Por Ronny Charles[1]
Segundo a Lei nº 14.133/2021, o Estudo Técnico Preliminar (ETP) é o documento constitutivo da primeira etapa do planejamento de uma contratação que caracteriza o interesse público envolvido e a sua melhor solução, dando base ao anteprojeto, ao termo de referência ou ao projeto básico a serem elaborados, caso se conclua pela viabilidade da contratação.
Partindo do documento que formaliza a demanda, o Estudo Técnico Preliminar agrega novos elementos de planejamento, entre eles: requisitos de contratação; levantamento de mercado, justificativas técnicas, como em relação ao parcelamento da solução, ao uso de algumas das ferramentas admitidas para o procedimento licitatório, regime de execução, entre outros.
A função do ETP é agregar novos elementos de planejamento, avaliando, entre outras coisas: as soluções disponíveis no mercado para o atendimento da necessidade administrativa, levantamento de subsídios para definição da pretensão contratual, eventuais requisitos necessários à contratação, ponderações sobre a modelagem contratual (como em relação ao parcelamento ou não da solução, contratação com ou sem dedicação exclusiva de mão de obra), entre outros.
Diante da Lei nº 14.133/2021, pode-se compreender o Estudo Técnico Preliminar como um instrumento estratégico para reflexão sobre elementos exógenos (por exemplo, soluções do mercado para o atendimento da necessidade administrativa) e elementos endógenos (ferramental aplicável à seleção do objeto licitatório), fundamentais para uma boa definição do objeto da licitação e do mecanismo de seleção e contratação a ser adotado.
Em relação à obrigatoriedade de elaboração do ETP, há opções diversas de tratamento pela regulamentação.
No âmbito federal, por exemplo, a Instrução Normativa SEGES Nº 58/2022 indica uma obrigatoriedade geral, ressalvada apenas em poucas exceções por ela indicadas. Nesses termos, a elaboração de ETP é obrigatória, ressalvadas as seguintes exceções: facultada nas hipóteses dos incisos I, II, VII e VIII do art. 75 e do § 7º do art. 90 da Lei nº 14.133, de 2021; e dispensada na hipótese do inciso III do art. 75 da Lei nº 14.133, de 2021, e nos casos de prorrogações dos contratos de serviços e fornecimentos contínuos.
Com o devido respeito, entendemos que esta obrigatoriedade generalizada do ETP ignora os custos transacionais de sua elaboração, ao menos como instrumento real de reflexão sobre as soluções existentes no mercado para o atendimento da demanda administrativa.
Na prática, esta postura induz a realização de estudos técnicos preliminares apenas formais, que constam no processo para cumprir o comando burocrático, mas que efetivamente não demonstram a reflexão pretendida pelo instrumento.
Não é incomum, na atividade de parecerista, identificar processos em que o ETP (percebido nesta compreensão formalista e burocrática) é juntado ao final do processo ou, mesmo antecipadamente, com meras repetições de trechos do termo de referência.
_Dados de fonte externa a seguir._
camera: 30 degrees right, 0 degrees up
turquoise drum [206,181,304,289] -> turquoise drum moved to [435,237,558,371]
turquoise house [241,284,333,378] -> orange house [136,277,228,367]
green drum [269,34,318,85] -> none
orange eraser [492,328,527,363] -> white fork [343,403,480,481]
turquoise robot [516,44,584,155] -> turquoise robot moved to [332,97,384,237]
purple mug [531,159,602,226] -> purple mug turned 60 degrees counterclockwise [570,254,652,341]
Ele é juntado porque precisa ser juntado, mas não porque entendeu-se como funcionalmente necessário à contratação.
Tal modelo amplia demasiadamente os custos transacionais, sem evidentes ganhos à qualidade da contratação pública.
Pensando em sentido diferente, o Estado de Pernambuco normatizou a matéria de maneira sutilmente oposta. Em seu regulamento estadual, ao invés de definir uma obrigatoriedade geral, com poucas exceções, o Estado de Pernambuco apontou as hipóteses em que a adoção do ETP seria obrigatória, prestigiando uma perspectiva funcional do instrumento de planejamento. Tais hipóteses, vale lembrar, não impedem que o gestor opte pela confecção do instrumento em situações ali não previstas, por percebê-lo como funcionalmente importante para a licitação.
A exigência de confecção do ETP em contratações corriqueiras, ordinárias, de baixo valor e de baixa complexidade atenta contra a eficiência e a economicidade, além de induzir um comportamento que banaliza a importância do instrumento, passando a ser usado de maneira meramente formalista, para compor processos, fragilizando sua relevância e valor, mesmo quando necessário.
[1] Advogado da União. Doutorando em Direito pela UFPE. Mestre em Direito Econômico pela UFPB. Membro da Câmara Nacional de Licitações e Contratos da Consultoria-Geral da União. Autor de diversas obras jurídicas, destacando: Leis de Licitações Públicas comentadas (14ª ed. Jus Podivm); Direito Administrativo (coautor. 13ª ed. Jus Podivm); Licitações e Contratos nas Empresas Estatais (coautor. 3ª edição. Jus Podivm) e Comentários à Lei de Improbidade Administrativa (ed. Jus Podivm). Análise Econômica das licitações e contratos (coautor. Fórum).